Sarah Ronan, director of the Early Education and Childcare Coalition, said: “Labour’s commitment to increasing the number of places is the right one, however if you boost places you have to also boost staff numbers, so underpinning its plan for reform must be a new workforce strategy that will attract more people into the sector and see early years professionals receive the pay, conditions and respect they deserve.”

Paul Whiteman, general secretary of school leaders’ union NAHT, said: “There is certainly a clear logic in using free space in primary schools to expand nursery provision.

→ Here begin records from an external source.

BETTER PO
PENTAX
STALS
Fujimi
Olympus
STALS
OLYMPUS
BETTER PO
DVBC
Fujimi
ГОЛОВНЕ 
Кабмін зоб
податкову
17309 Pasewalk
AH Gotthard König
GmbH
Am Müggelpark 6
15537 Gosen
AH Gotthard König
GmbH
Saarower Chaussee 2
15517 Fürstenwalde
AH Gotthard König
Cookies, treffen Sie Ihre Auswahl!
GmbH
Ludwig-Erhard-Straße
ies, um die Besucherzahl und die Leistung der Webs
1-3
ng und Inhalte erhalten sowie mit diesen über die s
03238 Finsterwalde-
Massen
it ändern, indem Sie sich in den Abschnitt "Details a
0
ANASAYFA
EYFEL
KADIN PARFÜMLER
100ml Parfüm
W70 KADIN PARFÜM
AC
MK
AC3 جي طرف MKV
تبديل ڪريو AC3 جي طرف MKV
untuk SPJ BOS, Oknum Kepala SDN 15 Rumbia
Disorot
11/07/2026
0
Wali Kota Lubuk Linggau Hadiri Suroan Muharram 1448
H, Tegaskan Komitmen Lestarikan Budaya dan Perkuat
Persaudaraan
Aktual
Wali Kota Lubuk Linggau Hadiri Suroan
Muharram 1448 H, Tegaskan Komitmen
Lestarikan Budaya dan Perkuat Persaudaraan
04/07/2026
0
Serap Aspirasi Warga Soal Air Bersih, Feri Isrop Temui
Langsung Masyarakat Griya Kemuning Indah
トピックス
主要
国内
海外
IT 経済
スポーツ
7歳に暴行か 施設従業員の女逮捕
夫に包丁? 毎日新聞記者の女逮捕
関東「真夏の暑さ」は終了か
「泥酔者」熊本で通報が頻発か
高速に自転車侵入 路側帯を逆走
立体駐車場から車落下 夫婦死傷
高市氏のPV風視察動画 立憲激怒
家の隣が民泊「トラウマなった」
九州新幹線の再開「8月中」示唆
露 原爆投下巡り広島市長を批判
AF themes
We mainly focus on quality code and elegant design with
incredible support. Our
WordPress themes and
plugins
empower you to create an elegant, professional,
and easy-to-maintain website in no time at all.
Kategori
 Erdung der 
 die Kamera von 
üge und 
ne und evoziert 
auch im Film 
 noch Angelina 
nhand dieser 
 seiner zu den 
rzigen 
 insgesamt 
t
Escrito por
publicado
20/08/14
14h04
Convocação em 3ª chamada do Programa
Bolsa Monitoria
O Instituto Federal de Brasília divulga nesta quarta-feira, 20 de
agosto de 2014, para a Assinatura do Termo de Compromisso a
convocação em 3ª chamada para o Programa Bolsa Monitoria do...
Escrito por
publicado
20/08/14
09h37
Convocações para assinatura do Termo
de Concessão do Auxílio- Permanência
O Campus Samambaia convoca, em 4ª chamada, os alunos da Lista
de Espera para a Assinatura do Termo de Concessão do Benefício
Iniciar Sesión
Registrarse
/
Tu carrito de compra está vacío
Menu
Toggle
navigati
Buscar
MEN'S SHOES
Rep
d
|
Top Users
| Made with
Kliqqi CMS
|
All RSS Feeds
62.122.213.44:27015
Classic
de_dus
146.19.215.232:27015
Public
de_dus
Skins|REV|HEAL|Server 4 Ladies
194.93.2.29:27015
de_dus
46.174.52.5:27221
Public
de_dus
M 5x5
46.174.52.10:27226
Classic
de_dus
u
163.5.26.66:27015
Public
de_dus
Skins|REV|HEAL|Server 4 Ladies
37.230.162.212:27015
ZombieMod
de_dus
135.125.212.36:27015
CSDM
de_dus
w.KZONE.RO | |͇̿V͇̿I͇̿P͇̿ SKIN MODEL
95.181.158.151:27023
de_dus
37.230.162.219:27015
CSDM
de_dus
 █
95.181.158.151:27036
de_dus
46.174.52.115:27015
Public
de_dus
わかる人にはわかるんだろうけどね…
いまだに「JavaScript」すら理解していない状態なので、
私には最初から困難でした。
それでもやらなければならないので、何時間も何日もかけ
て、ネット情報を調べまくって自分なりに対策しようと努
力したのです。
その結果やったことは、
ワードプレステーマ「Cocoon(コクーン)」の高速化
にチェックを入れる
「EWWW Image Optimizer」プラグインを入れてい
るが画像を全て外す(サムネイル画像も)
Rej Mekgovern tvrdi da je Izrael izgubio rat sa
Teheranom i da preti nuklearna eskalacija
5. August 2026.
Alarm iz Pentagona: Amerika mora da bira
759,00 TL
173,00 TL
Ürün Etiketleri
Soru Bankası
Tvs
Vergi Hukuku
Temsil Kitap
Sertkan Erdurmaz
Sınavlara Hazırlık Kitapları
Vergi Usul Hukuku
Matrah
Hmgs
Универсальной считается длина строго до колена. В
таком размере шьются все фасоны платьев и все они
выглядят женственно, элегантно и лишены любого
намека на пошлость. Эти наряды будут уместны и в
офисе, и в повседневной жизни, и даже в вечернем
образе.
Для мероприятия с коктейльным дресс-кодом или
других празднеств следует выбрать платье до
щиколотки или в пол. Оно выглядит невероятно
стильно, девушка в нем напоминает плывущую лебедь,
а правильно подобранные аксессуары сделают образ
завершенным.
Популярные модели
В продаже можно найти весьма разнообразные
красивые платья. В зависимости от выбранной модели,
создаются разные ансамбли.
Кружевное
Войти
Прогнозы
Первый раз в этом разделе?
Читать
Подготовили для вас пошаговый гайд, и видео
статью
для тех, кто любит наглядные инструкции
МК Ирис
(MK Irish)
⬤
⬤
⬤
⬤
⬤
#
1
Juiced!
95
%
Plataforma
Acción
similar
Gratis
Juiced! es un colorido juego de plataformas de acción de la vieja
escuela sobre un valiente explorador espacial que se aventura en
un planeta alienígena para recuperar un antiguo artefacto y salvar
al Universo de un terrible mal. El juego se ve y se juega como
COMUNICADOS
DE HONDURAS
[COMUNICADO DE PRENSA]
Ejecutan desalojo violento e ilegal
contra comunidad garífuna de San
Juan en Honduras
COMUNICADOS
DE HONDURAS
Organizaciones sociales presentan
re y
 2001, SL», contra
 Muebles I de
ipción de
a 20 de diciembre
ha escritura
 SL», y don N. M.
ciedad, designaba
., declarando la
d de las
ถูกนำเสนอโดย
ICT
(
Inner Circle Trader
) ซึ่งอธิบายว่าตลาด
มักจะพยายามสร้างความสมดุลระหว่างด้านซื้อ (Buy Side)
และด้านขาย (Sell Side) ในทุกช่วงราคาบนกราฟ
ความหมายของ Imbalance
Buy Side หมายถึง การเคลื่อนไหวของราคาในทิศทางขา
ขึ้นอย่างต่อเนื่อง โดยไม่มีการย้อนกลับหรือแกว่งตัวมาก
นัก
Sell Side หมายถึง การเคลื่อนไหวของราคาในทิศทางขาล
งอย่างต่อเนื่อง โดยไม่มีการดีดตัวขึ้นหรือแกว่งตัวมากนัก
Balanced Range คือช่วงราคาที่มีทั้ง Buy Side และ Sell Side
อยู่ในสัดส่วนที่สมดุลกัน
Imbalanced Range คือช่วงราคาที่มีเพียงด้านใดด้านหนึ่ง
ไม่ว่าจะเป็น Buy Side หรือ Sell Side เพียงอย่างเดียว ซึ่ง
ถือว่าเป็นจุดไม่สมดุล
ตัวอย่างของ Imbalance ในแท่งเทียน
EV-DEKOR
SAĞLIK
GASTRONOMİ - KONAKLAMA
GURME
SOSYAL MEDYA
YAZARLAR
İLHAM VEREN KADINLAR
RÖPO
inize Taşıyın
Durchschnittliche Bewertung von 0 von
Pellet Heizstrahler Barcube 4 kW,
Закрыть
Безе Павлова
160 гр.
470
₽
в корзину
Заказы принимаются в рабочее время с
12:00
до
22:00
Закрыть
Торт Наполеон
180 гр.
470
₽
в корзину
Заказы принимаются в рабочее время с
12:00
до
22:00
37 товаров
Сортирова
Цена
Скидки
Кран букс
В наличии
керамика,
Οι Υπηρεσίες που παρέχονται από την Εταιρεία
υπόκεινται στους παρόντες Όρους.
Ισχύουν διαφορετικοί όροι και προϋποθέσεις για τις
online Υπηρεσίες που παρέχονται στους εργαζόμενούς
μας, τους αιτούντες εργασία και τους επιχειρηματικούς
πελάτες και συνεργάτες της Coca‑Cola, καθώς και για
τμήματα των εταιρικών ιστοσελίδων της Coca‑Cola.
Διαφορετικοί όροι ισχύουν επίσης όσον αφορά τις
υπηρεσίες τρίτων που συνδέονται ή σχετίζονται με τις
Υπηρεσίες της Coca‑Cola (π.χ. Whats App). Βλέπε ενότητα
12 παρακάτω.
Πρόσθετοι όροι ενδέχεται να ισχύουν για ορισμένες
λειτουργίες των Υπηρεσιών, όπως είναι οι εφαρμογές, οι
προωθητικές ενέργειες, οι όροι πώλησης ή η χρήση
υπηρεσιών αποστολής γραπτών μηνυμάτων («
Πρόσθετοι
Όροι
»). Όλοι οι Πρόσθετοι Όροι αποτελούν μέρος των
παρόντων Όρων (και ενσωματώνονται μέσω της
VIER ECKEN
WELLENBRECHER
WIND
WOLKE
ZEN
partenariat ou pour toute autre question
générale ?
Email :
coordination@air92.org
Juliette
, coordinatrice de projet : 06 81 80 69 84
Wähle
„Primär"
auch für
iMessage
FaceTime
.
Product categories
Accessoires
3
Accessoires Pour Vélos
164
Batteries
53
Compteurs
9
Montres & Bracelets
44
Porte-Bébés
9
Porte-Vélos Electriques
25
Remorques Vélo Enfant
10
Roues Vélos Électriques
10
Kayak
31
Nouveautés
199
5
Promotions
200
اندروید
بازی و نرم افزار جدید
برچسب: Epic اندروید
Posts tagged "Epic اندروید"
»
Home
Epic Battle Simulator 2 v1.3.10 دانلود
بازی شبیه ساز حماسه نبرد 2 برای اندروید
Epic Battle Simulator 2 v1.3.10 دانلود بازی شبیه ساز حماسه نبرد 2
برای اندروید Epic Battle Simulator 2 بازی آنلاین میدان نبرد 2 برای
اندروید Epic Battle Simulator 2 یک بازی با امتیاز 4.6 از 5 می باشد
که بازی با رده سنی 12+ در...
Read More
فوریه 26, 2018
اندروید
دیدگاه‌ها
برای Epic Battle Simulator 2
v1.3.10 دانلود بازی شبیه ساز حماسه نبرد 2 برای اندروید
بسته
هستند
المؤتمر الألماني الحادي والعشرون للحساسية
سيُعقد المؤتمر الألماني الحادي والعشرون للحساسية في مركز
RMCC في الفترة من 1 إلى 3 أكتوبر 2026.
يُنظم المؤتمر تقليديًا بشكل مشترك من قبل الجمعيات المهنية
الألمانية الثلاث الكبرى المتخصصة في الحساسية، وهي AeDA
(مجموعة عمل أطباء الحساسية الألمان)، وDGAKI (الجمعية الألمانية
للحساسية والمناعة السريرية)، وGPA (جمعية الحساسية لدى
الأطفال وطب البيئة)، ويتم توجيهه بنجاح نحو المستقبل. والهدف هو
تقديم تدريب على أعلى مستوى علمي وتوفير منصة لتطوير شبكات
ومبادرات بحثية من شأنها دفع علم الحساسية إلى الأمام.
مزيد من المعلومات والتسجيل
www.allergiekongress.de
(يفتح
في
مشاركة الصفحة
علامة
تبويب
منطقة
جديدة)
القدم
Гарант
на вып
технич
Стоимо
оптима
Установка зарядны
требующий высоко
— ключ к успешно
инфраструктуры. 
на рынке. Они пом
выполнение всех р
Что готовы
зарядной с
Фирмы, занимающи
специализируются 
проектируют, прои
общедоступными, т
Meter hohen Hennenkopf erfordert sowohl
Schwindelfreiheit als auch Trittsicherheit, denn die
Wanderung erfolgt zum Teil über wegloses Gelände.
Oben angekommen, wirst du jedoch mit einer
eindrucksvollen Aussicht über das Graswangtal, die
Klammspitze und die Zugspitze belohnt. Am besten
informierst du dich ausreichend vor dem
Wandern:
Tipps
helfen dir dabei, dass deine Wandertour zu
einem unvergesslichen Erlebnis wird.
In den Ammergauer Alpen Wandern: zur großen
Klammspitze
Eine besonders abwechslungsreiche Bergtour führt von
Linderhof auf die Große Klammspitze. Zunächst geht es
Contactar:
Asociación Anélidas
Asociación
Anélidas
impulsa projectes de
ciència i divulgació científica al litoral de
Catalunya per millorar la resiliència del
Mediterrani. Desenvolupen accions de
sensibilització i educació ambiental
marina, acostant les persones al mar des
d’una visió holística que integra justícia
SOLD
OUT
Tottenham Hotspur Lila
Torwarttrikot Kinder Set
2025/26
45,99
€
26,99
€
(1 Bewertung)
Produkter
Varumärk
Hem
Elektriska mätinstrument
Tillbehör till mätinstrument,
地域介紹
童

“It is positive to see that Labour have made clear that schools that wish to do this will be able to access the necessary funding.

“Having the right space is one part of the picture, and it will be equally important that there is a strong focus on attracting more people into the early years workforce.”

The Institute for Fiscal Studies’ associate director Christine Farquharson said: “By far the biggest choice Labour has made on childcare was the decision to sign up to the hugely ambitious expansion of funded childcare entitlements that the current Government has introduced.

“By contrast, the plans announced today to pay for the conversion of 3,300 primary school classrooms (going spare because of falling pupil numbers) may nudge the market in a different direction – but certainly won’t transform it.

“Targeting provision at childcare ‘deserts’ could help to expand access to childcare in under-served areas – but a sensible plan would take into account the likely local demand for childcare, not just the (lack of) supply.”